* ACTIONS TO TAKE:
A) Answer these questions using the BigQuery update question:
(i) Which two columns does the employee table have?
(ii) What types are the two columns of mytable2?
(iii) By how much does the documentation example increase field1?
B) Please copy the BigQuery update question from "DML statement 1: Updating" to "S.id = T.field1)".

* TEXT UNDER STUDY:

In BigQuery I want to update a column in one of my tables and it seems that doing so costs as much as if I did an FTS (full table scan) on the table.
let's say I have a 1TB table employee
having two columns: first_name, last_name
(512GB each) and I want to set the firs_name of all the employees to 'john', like below
UPDATE my_dataset.employee
SET first_name = 'john'
WHERE TRUE IS TRUE # mandatory WHERE clause
How much does this cost ?
from this documentation link (relevant part below)
DML statement 1: Updating a single partition
mytable2 has two columns: id of type INTEGER and ts of type TIMESTAMP. mytable has two columns: field1 of type INTEGER and field2 of type STRING.
UPDATE project.mydataset.mytable T
SET T.field1 = T.field1 + 100
WHERE T._PARTITIONTIME = TIMESTAMP(“2017-05-01”)
AND EXISTS (SELECT S.id
FROM project.mydataset.mytable2 S
WHERE S.id = T.field1)

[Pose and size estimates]
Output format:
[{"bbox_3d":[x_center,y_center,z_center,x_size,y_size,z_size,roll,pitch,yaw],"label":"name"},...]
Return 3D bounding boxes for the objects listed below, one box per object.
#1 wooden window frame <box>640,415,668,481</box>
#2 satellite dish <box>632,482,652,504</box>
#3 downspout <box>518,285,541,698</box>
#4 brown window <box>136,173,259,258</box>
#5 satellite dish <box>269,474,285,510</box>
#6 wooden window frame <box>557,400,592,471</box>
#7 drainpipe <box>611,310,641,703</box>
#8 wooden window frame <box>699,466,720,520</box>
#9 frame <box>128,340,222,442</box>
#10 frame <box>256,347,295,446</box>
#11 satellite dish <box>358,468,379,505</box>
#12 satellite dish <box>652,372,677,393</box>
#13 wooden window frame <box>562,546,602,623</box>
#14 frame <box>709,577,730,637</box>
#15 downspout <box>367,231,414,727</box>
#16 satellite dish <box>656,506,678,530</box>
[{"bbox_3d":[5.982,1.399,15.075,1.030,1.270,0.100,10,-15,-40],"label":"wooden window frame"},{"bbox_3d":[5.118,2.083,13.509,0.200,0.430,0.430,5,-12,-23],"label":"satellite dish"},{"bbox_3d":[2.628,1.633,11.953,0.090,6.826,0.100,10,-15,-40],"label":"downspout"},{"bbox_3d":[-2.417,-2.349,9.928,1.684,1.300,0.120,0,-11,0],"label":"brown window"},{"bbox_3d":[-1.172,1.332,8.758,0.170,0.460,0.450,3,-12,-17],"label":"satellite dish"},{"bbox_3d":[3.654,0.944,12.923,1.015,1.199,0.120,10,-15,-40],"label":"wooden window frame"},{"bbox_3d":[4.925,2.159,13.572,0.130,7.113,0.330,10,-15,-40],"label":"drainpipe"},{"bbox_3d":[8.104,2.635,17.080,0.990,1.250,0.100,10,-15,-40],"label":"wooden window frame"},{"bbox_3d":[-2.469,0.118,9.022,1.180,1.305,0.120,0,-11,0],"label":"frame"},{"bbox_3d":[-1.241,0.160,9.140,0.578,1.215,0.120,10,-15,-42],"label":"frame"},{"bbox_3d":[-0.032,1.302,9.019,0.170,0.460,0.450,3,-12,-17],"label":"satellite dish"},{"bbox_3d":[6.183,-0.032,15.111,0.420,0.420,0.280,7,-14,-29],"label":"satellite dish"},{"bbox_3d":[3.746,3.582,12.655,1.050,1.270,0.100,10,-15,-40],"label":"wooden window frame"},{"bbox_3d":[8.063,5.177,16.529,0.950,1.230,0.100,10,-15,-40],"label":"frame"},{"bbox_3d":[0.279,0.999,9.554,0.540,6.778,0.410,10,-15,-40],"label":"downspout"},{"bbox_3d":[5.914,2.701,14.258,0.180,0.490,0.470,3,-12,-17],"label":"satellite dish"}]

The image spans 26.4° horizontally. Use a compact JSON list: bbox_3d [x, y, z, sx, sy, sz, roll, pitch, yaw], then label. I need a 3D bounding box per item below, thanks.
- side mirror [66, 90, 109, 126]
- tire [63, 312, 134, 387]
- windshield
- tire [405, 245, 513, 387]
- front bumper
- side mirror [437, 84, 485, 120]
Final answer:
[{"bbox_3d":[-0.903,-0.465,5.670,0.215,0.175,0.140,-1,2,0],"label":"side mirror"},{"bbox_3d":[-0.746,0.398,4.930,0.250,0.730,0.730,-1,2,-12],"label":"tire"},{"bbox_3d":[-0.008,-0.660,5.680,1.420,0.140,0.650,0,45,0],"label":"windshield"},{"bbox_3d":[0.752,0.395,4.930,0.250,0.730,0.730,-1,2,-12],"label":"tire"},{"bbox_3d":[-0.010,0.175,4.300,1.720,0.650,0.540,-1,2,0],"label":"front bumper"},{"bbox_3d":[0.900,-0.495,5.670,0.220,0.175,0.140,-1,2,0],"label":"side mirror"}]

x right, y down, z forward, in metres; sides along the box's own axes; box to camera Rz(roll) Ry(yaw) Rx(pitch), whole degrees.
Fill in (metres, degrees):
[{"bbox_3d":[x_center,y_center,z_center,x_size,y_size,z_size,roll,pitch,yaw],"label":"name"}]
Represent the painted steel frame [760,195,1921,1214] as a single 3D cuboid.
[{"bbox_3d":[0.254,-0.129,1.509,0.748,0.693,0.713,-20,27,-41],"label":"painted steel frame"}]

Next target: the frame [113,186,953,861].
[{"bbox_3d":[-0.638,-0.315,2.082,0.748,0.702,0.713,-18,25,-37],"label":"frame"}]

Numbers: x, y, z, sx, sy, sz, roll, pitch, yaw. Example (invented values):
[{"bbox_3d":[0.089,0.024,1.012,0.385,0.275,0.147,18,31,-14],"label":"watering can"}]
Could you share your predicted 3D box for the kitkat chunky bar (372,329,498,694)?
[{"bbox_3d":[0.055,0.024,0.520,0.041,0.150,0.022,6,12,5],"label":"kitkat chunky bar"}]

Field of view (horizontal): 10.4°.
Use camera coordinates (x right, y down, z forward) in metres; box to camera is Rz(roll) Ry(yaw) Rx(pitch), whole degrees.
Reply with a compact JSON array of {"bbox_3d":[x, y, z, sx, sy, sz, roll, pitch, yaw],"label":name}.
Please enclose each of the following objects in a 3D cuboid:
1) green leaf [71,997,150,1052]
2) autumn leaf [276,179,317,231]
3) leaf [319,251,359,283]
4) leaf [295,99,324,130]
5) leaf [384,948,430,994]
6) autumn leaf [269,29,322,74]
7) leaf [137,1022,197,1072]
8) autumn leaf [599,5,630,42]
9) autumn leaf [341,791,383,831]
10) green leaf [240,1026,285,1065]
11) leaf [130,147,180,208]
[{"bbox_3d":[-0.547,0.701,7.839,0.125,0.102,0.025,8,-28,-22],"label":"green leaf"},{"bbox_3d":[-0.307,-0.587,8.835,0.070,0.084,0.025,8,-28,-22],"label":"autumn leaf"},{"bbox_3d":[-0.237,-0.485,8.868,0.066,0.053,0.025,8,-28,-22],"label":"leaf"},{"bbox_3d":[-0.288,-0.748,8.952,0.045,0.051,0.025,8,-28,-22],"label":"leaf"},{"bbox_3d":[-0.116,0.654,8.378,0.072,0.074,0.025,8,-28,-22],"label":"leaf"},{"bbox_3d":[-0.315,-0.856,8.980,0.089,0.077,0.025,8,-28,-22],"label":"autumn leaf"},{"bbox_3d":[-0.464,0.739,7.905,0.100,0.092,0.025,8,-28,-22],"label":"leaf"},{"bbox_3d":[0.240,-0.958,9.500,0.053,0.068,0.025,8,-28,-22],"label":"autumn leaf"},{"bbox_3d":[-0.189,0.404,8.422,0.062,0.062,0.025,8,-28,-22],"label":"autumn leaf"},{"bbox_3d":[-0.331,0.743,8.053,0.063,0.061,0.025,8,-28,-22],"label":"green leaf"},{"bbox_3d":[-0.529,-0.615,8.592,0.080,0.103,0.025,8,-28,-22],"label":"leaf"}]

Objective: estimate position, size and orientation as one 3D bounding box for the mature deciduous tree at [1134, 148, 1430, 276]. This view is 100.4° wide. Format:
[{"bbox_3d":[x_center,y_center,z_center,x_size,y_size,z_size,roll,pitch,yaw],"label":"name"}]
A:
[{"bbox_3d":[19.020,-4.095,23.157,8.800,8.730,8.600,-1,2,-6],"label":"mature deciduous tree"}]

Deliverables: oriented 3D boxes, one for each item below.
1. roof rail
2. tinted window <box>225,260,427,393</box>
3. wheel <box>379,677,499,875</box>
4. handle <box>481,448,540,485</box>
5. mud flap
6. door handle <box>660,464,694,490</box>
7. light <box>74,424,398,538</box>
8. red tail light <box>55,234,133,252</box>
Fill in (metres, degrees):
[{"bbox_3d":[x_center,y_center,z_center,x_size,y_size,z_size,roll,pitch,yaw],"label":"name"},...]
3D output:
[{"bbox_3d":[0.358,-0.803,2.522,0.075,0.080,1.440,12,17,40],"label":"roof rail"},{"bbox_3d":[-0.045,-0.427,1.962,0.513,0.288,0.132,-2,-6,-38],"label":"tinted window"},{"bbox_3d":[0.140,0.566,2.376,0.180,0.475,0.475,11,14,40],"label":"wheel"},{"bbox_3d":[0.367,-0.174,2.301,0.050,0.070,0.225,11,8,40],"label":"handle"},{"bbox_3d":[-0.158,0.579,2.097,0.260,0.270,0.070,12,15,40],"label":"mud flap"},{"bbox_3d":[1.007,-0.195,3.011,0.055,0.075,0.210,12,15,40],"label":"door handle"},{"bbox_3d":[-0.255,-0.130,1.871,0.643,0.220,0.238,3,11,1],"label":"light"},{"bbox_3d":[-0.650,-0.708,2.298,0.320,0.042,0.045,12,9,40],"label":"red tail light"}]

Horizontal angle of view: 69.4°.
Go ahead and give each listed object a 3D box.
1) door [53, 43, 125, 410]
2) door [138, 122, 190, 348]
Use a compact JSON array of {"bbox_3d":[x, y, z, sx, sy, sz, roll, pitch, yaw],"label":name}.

* RESPONSES FOR EACH TASK:
A)
(i) first_name and last_name
(ii) id is INTEGER and ts is TIMESTAMP
(iii) 100

B)
DML statement 1: Updating a single partition
mytable2 has two columns: id of type INTEGER and ts of type TIMESTAMP. mytable has two columns: field1 of type INTEGER and field2 of type STRING.
UPDATE project.mydataset.mytable T
SET T.field1 = T.field1 + 100
WHERE T._PARTITIONTIME = TIMESTAMP(“2017-05-01”)
AND EXISTS (SELECT S.id
FROM project.mydataset.mytable2 S
WHERE S.id = T.field1)